In the exhibition catalog, she is interviewed by the Atheneum's director, Susan Talbott, who curated the exhibit.

"As a child I had great respect for the inanimate object," she told Talbott. "Both my grandmothers died young. So a mandolin or a lace coverlet belonging to them seemed very precious. Their objects were the only way I could invoke them. I guess that sense of things extended to the poets and writers I loved."

She describes shooting Virginia Woolf's bed: "I only had two shots and really wanted to take a nice picture. … I sat down in a chair and asked for her counsel. I didn't want to fail. I pushed it to the darkest setting and concentrated on her single bed. The crease and the eyelet of the coverlet formed a cross.

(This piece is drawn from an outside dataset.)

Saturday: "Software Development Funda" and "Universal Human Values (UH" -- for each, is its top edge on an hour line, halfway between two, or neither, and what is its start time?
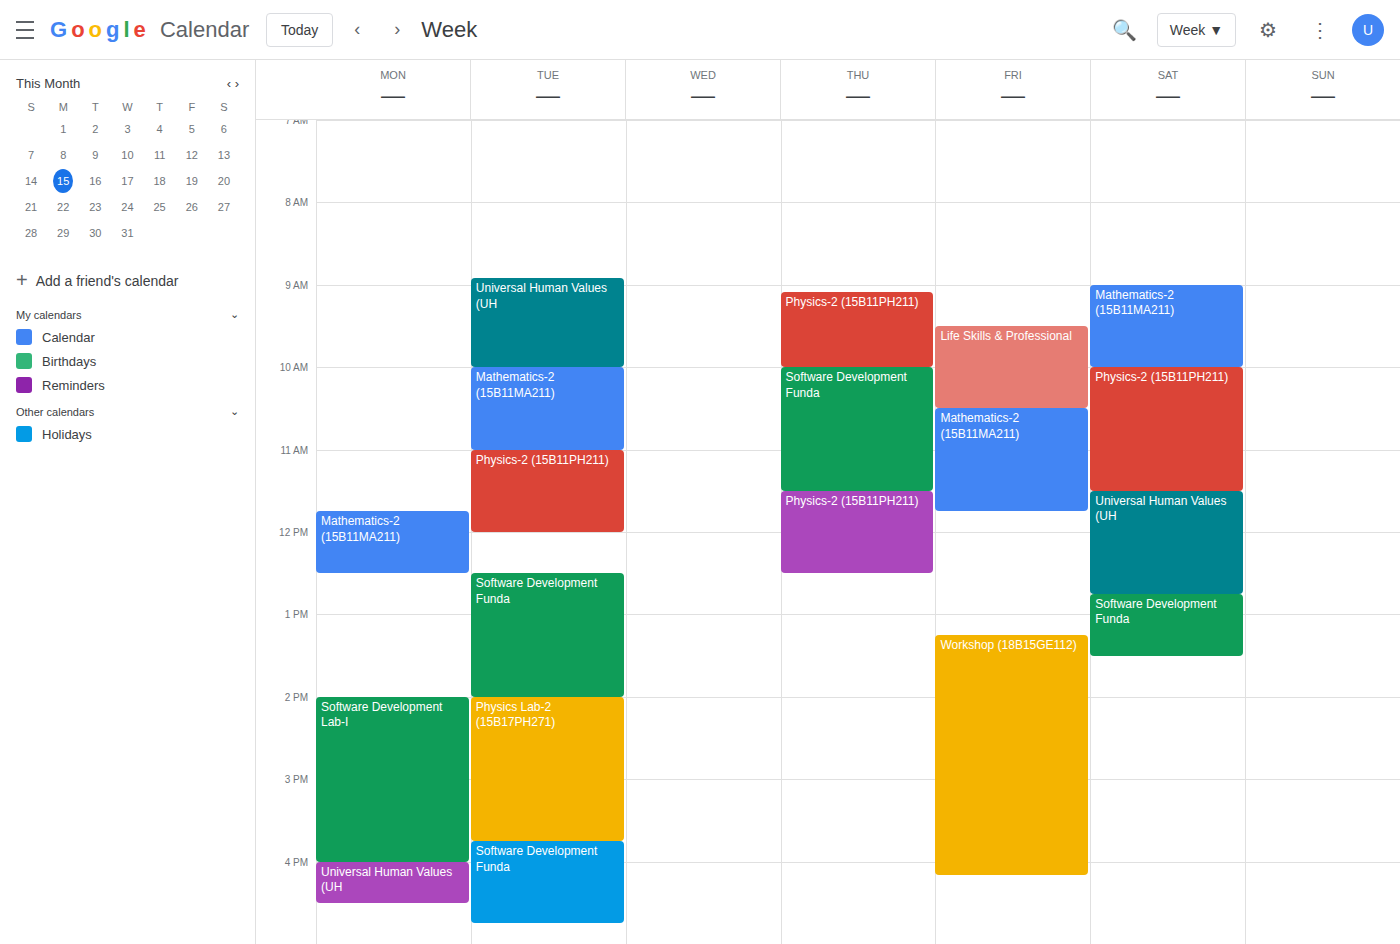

I felt her with me."

The exhibit also contains a display with a rock from the river where Woolf committed suicide by drowning after filling her pockets with rocks, along with a thangka for Woolf. (A thangka is a Tibetan devotional painting.) The power of the items was extraordinary -- from outside the glass, I could feel the weight and smoothness of the rock, the weight of depression, the connection that flows through a line of introspective women.

Another display case contained a cracked cup Smith had given to her father and separate photos of her father and mother as young adults with the year written in the white margin at the bottom -- just as my mother dated our family photos. Again, the connection is palpable.

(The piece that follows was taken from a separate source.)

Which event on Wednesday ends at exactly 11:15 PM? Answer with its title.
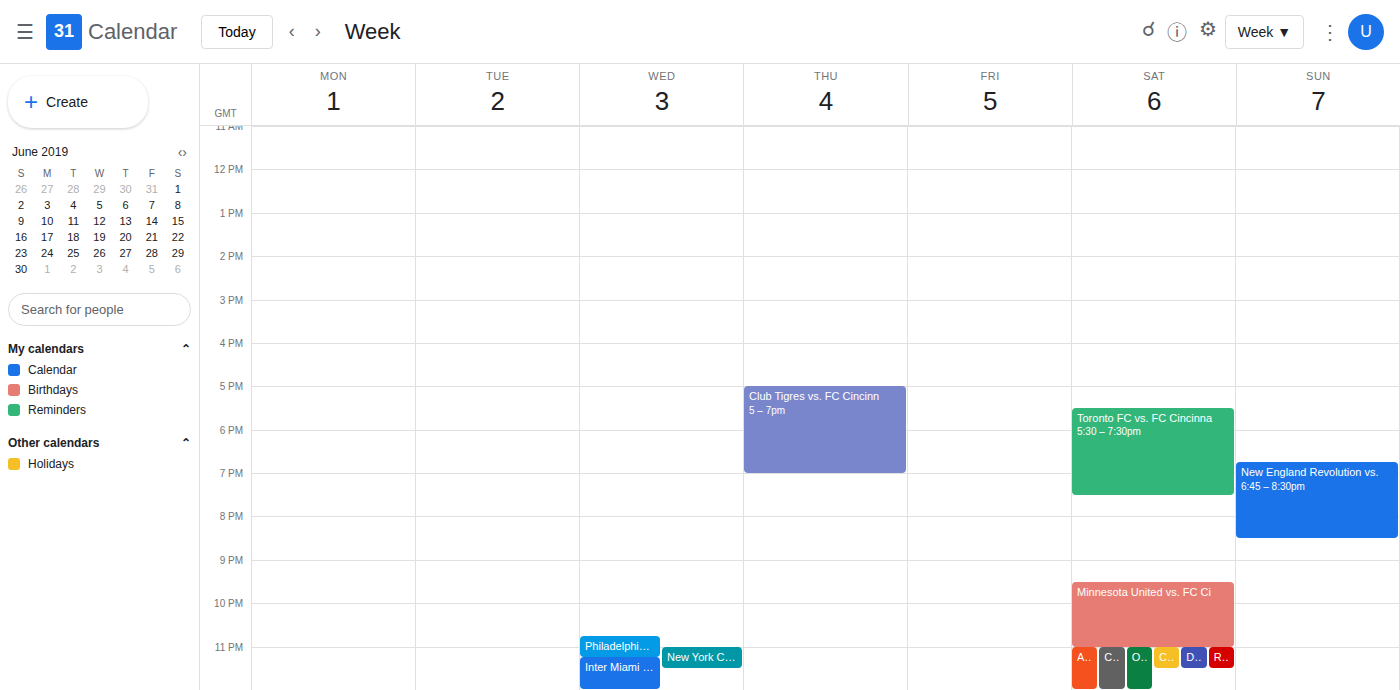
"Philadelphia Union vs. FC"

The Polaroid photos are black and white and grainy -- none of the fine detail we've come to expect from digital cameras. But they convey so much. I wanted to touch them -- I didn't -- even though I knew the photos themselves had no texture.

The Polaroid is part of the point, Smith says: They are pictures of a moment. They develop over a minute or two. And they fade.

A reminder of the ephemeral nature of life.

(Confession: I own a Polaroid, which I love for the same reasons.)

At one point, I noticed Smith standing in the gallery. I talked to Lenny Kaye, her guitarist, about how practicing guitar is like meditating. I told Smith that looking at her photos gave me the same experience as listening to a great talk by a Buddhist teacher; it brought me to a place of presence within myself that is presence with all beings.

She paused for a moment. Yeah, she said, they came from a place of deep presence.

To go back to my red string, I don't feel that it has any protective powers of its own. Wearing it is not like having Wonder Woman's bracelets; I can't deflect bullets.

But it brings me to a place of presence, the deep, still liquid center of shared humanity that lies under the waves we ride through most of our days. It connects me to the lineage of wise beings of the past and present and future who are doing their best to recognize and live from that place of inherent richness -- and it reminds me that I am one of them.

Maybe that is the power of relics and rituals -- not veneration but connection.